Kudos to the 14,000 people who have signed up for season tickets to the Las Vegas Whatevers, but once the novelty wears off, what happens?
It seems the NHL has learned nothing from having two teams fail in Atlanta. Similar to Atlanta, Vegas is an itinerant city where people arrive with their own sports allegiances and an inherent indifference to the local products.
There are too many other activities beckoning in Vegas to watch a fledgling hockey team. Sure, there will be hockey tourists who venture to Vegas to see their teams play, but is any regular tourist going to skip Cirque du Soleil, Celine Dion, or the casinos to watch hockey? The NFL in Vegas would work because you only have to fill a stadium eight times a year.
Advertisement
■ One of the aspects of watching sports that is so rewarding is a story of redemption. Golfer Dustin Johnson’s story of redemption got overshadowed a bit on Sunday, by LeBron James’s.

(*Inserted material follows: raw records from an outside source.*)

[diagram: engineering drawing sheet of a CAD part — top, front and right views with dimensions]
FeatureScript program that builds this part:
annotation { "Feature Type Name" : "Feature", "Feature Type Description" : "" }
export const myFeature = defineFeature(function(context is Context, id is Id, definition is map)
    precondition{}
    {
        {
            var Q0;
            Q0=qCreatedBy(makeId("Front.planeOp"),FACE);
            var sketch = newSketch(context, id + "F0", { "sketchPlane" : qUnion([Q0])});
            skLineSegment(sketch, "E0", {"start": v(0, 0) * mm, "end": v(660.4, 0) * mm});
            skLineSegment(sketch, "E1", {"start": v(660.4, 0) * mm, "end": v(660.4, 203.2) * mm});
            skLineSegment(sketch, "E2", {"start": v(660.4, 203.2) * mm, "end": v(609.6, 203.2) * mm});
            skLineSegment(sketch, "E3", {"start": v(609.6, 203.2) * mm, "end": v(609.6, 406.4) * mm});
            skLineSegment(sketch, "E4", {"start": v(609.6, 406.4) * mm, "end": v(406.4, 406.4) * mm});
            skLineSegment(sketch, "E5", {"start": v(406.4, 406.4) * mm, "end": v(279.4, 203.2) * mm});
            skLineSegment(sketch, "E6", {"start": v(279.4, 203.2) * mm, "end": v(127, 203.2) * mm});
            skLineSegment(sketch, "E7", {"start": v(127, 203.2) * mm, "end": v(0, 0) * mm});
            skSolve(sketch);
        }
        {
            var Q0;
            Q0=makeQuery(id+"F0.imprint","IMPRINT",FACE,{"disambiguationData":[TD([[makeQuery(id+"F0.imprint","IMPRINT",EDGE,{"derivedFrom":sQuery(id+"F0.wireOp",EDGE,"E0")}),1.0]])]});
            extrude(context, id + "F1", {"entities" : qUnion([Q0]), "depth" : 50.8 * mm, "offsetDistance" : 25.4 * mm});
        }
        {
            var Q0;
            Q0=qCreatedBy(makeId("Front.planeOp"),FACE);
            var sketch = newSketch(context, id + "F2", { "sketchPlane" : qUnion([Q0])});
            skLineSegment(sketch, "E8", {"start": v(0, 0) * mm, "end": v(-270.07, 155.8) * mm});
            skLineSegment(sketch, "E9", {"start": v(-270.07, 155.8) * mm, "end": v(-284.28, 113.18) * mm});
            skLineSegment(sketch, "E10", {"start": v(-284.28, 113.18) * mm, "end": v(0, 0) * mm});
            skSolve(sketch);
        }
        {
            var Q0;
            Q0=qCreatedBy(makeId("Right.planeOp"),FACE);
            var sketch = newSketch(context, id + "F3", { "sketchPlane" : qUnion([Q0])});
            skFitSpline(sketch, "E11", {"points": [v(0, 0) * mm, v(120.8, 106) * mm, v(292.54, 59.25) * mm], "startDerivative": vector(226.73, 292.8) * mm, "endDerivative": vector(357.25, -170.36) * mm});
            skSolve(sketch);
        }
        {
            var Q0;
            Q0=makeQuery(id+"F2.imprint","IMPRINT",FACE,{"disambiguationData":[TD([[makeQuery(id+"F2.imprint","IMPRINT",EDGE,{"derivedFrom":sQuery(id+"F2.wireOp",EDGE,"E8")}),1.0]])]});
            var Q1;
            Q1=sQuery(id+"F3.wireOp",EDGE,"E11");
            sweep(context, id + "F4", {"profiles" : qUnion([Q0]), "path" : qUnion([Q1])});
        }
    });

In 2015, Johnson had a mortifying three-putt on the final hole of the US Open that cost him even a shot at a playoff.
This year, he won the US Open at Oakmont Country Club with a final-round 69 (really a 68), despite a silly US Golf Association decision to dock him a stroke after his ball moved on the fifth hole of the final round.
A rules official initially told Johnson there would be no penalty stroke.
■ If you haven’t, you must watch the equal-parts spellbinding and depressing five-part ESPN documentary on O.J. Simpson, “O.J.: Made in America.” It’s a keen look at Simpson’s rise and fall and how the myth he crafted for himself mirrors the mythology of America as a benevolent land of justice and equality for all.
The documentary is a distressing, exasperating, and occasionally infuriating look at the societal ills in this country — celebrity idolatry, indifference toward domestic violence, and institutionalized racism and inequality — that contributed to Simpson's polarizing acquittal in the 1994 murders of Nicole Brown Simpson and Ron Goldman.